Reproduce word for word everything from the row containing "parfaitement formaté." down to the last of the rows.

Records from a data source
+---+

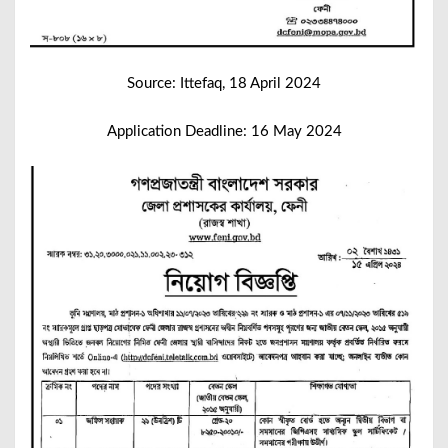
Source: Ittefaq, 18 April 2024
Application Deadline: 16 May 2024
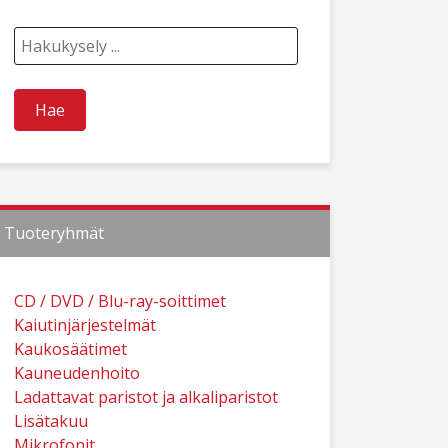
Tuoteryhmät
CD / DVD / Blu-ray-soittimet
Kaiutinjärjestelmät
Kaukosäätimet
Kauneudenhoito
Ladattavat paristot ja alkaliparistot
Lisätakuu
Mikrofonit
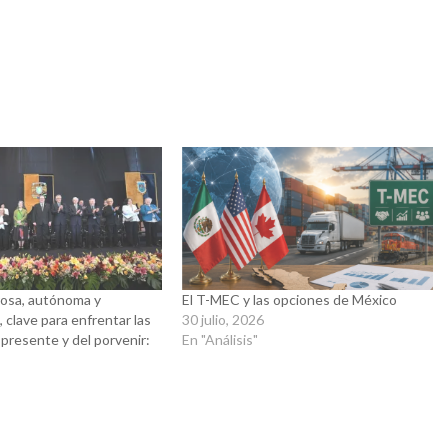
rosa, autónoma y
El T-MEC y las opciones de México
clave para enfrentar las
30 julio, 2026
 presente y del porvenir:
En "Análisis"
6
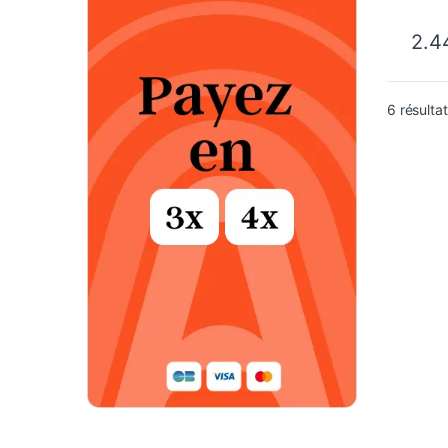
2.4
6 résulta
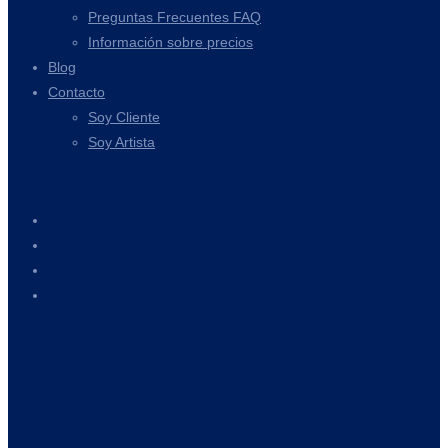
Preguntas Frecuentes FAQ
Información sobre precios
Blog
Contacto
Soy Cliente
Soy Artista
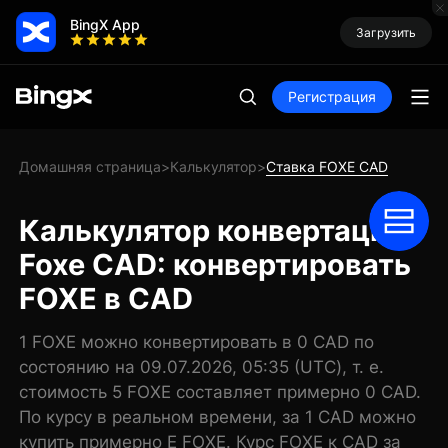
BingX App
Загрузить
Регистрация
Домашняя страница
Калькулятор
Ставка FOXE CAD
>
>
Калькулятор конвертации
Foxe CAD: конвертировать
FOXE в CAD
1 FOXE можно конвертировать в 0 CAD по
состоянию на 09.07.2026, 05:35 (UTC), т. е.
стоимость 5 FOXE составляет примерно 0 CAD.
По курсу в реальном времени, за 1 CAD можно
купить примерно E FOXE. Курс FOXE к CAD за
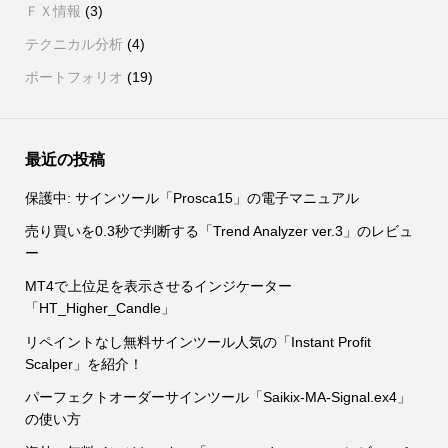
ＦＸ情報
(3)
テクニカル分析
(4)
ポートフォリオ
(19)
最近の投稿
保護中: サインツール「Prosca15」の電子マニュアル
売り買いを0.3秒で判断する「Trend Analyzer ver.3」のレビュ
ー
MT4で上位足を表示させるインジケーター
「HT_Higher_Candle」
リペイントなし無料サインツール人気の「Instant Profit
Scalper」を紹介！
パーフェクトオーダーサインツール「Saikix-MA-Signal.ex4」
の使い方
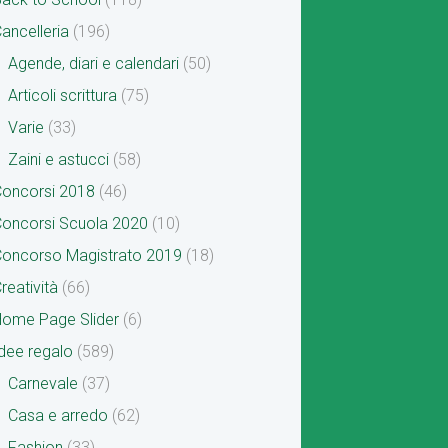
ancelleria
(196)
Agende, diari e calendari
(50)
Articoli scrittura
(75)
Varie
(33)
Zaini e astucci
(58)
oncorsi 2018
(46)
oncorsi Scuola 2020
(10)
oncorso Magistrato 2019
(18)
reatività
(66)
ome Page Slider
(6)
dee regalo
(589)
Carnevale
(37)
Casa e arredo
(62)
Fashion
(33)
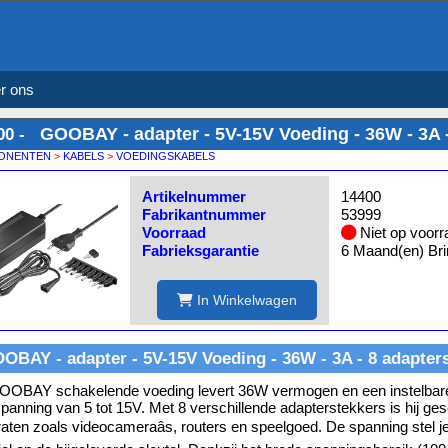
r ons
GOOBAY - adapter - 5V-15V Voeding - 36W - 3A 
00 -
ONENTEN
>
KABELS
>
VOEDINGSKABELS
Artikelnummer
14400
Fabrikantnummer
53999
Voorraad
Niet op voorr
Fabrieksgarantie
6 Maand(en) Bri
In Winkelwagen
OBAY - adapter - 5V-15V Voeding - 36W - 3A - 8 adapter
OBAY schakelende voeding levert 36W vermogen en een instelbare 
panning van 5 tot 15V. Met 8 verschillende adapterstekkers is hij ges
aten zoals videocameraâs, routers en speelgoed. De spanning stel j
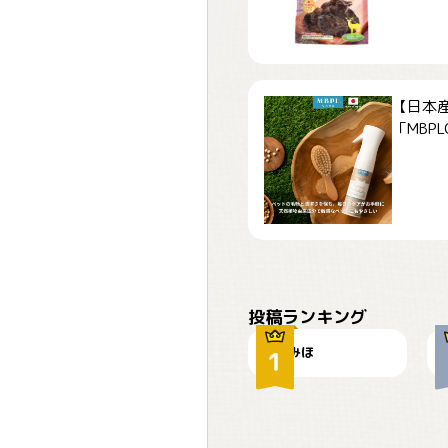
【日本
「MBPLCa
おやつありますか？
投稿ランキング
みほ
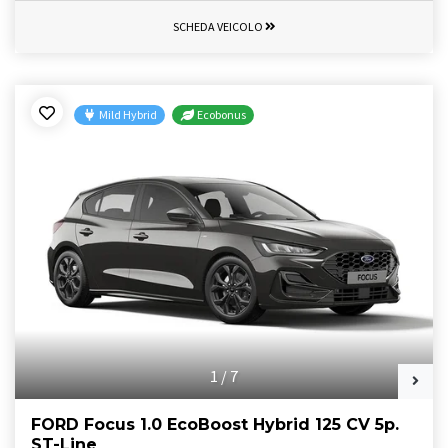
SCHEDA VEICOLO
Mild Hybrid
Ecobonus
1
/
7
FORD Focus 1.0 EcoBoost Hybrid 125 CV 5p.
ST-Line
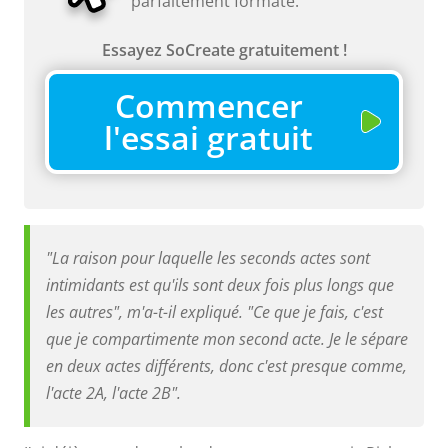
parfaitement formaté.
Essayez SoCreate gratuitement !
Commencer
l'essai gratuit
"La raison pour laquelle les seconds actes sont
intimidants est qu'ils sont deux fois plus longs que
les autres", m'a-t-il expliqué. "Ce que je fais, c'est
que je compartimente mon second acte. Je le sépare
en deux actes différents, donc c'est presque comme,
l'acte 2A, l'acte 2B".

+---+

Output of the task →
parfaitement formaté.
Essayez SoCreate gratuitement !
Commencer
l'essai gratuit
"La raison pour laquelle les seconds actes sont
intimidants est qu'ils sont deux fois plus longs que
les autres", m'a-t-il expliqué. "Ce que je fais, c'est
que je compartimente mon second acte. Je le sépare
en deux actes différents, donc c'est presque comme,
l'acte 2A, l'acte 2B".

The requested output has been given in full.